Falta-nos maturidade social e cultural para compreender o
que as convicções de esquerda significam como expressão de necessidades sociais
radicais. As que só podem ser resolvidas com transformações sociais e
políticas. Só que aqui, a conexão entre as necessidades e a consciência
política que as expressa foi perdida. Nossa esquerda atua no marco político de
modelos obsoletos, de outras sociedades, de que a nossa é historicamente muito
diferente.
Nosso atraso político deve muito às funções políticas dos
agrupamentos não políticos, como as igrejas evangélicas, claramente
identificadas com valores imobilistas e reacionários. São expressões da
personalidade autoritária embutida nas carências ideológicas de nossa
população, carência de meios apropriados para dizer politicamente o que sente.
A direita anômala entre nós atrai, recruta e mobiliza
vítimas de marginalização política porque os partidos democratas têm
dificuldade de reconhecer o que é política numa sociedade atrasada como a
nossa.
A direita originada do atraso reage à exclusão, excluindo. É
o que explica seu ódio aos diferentes e às diferenças, que entendem ser coisas
do demônio e da subversão do que deveria ser o conformismo do ser humano.

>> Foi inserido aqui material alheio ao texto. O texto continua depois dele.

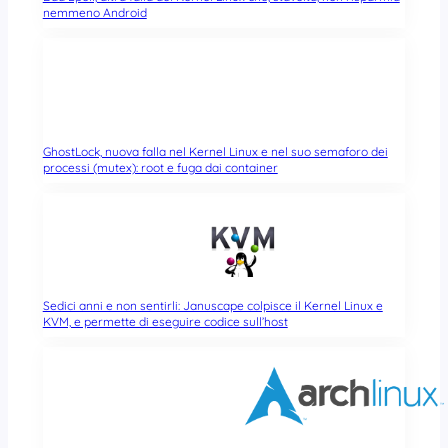
nemmeno Android
GhostLock, nuova falla nel Kernel Linux e nel suo semaforo dei
processi (mutex): root e fuga dai container
Sedici anni e non sentirli: Januscape colpisce il Kernel Linux e
KVM, e permette di eseguire codice sull’host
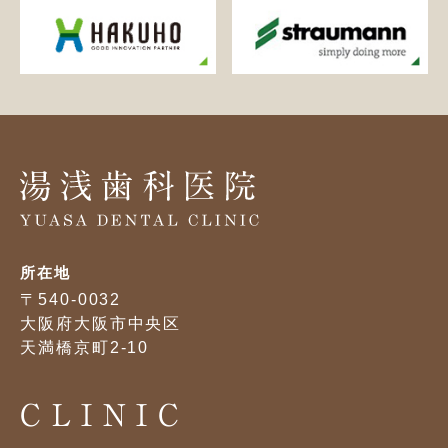
所在地
〒540-0032
大阪府大阪市中央区
天満橋京町2-10
CLINIC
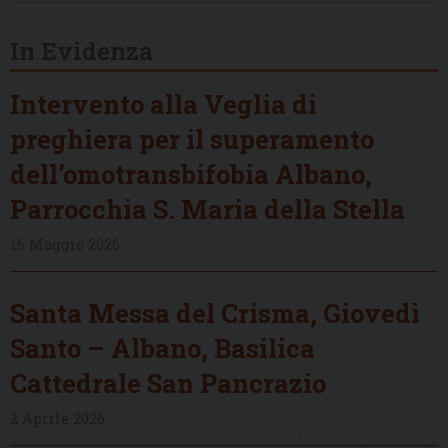
In Evidenza
Intervento alla Veglia di
preghiera per il superamento
dell’omotransbifobia Albano,
Parrocchia S. Maria della Stella
16 Maggio 2026
Santa Messa del Crisma, Giovedì
Santo – Albano, Basilica
Cattedrale San Pancrazio
2 Aprile 2026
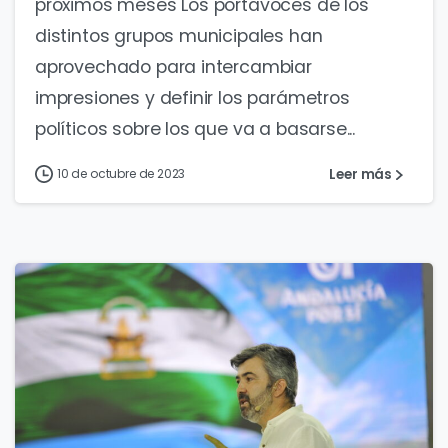
próximos meses Los portavoces de los
distintos grupos municipales han
aprovechado para intercambiar
impresiones y definir los parámetros
políticos sobre los que va a basarse...
Leer más
10 de octubre de 2023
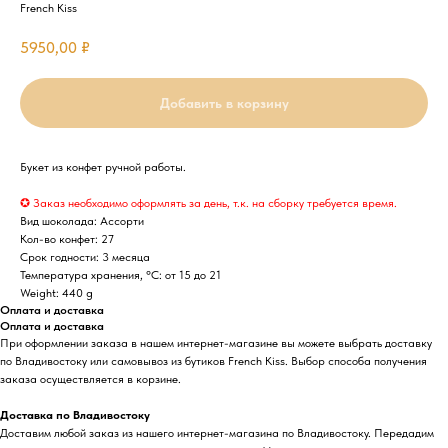
French Kiss
5950,00
₽
Добавить в корзину
Букет из конфет ручной работы.
✪ Заказ необходимо оформлять за день, т.к. на сборку требуется время.
Вид шоколада: Ассорти
Кол-во конфет: 27
Срок годности: 3 месяца
Температура хранения, °C: от 15 до 21
Weight: 440 g
Оплата и доставка
Оплата и доставка
При оформлении заказа в нашем интернет-магазине вы можете выбрать доставку
по Владивостоку или самовывоз из бутиков French Kiss. Выбор способа получения
заказа осуществляется в корзине.
Доставка по Владивостоку
Доставим любой заказ из нашего интернет-магазина по Владивостоку. Передадим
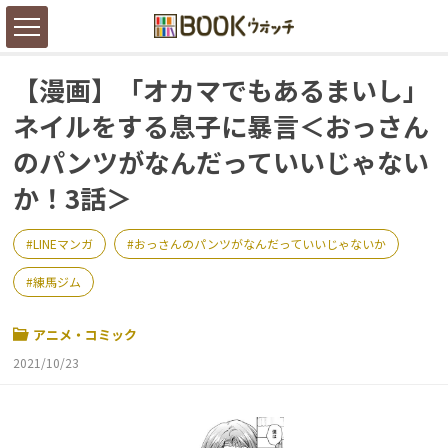
【漫画】「オカマでもあるまいし」
ネイルをする息子に暴言＜おっさん
のパンツがなんだっていいじゃない
か！3話＞
LINEマンガ
おっさんのパンツがなんだっていいじゃないか
練馬ジム
アニメ・コミック
2021/10/23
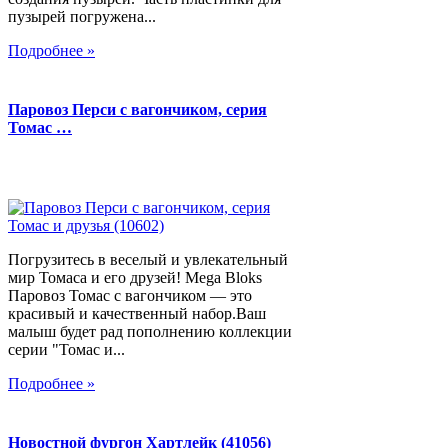
пузырей погружена...
Подробнее »
Паровоз Перси с вагончиком, серия
Томас …
Погрузитесь в веселый и увлекательный
мир Томаса и его друзей! Mega Bloks
Паровоз Томас с вагончиком — это
красивый и качественный набор.Ваш
малыш будет рад пополнению коллекции
серии "Томас и...
Подробнее »
Новостной фургон Хартлейк (41056)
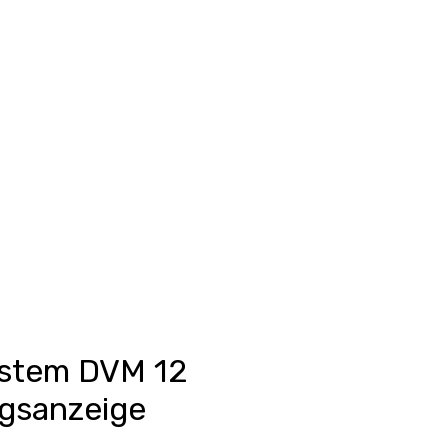
Anmelden
unkte ansehen
Events/News
Kontakt
ystem DVM 12
gsanzeige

A excludência não é, pois, característica sociológica apenas
da direita. A esquerda também se tornou uma tendência ideológica fechada e
excludente, não raro intolerante. O PT carrega esse estigma. O que nele
fragilizou a importância do pensamento crítico como referência de atualização
social constante de sua política.
A esquerda desatualizada quanto às questões sociais, que
pleiteia votos nesta eleição, está numa relação de desencontro com a realidade
do país após quase um quarto de século de protagonismo petista na política
brasileira. É tradição da esquerda pressupor que o esquerdismo é politicamente
superior ao restante e que a sociedade tende naturalmente a favorecê-lo ao
longo da história.
Esquece que a sociedade é uma sociedade de contradições, de
opostas expressões de consciência, de diferentes possibilidades sociais e
políticas. Que o teoricamente possível, para se tornar social e politicamente
real, depende sociologicamente da poesia de uma práxis de transformação social.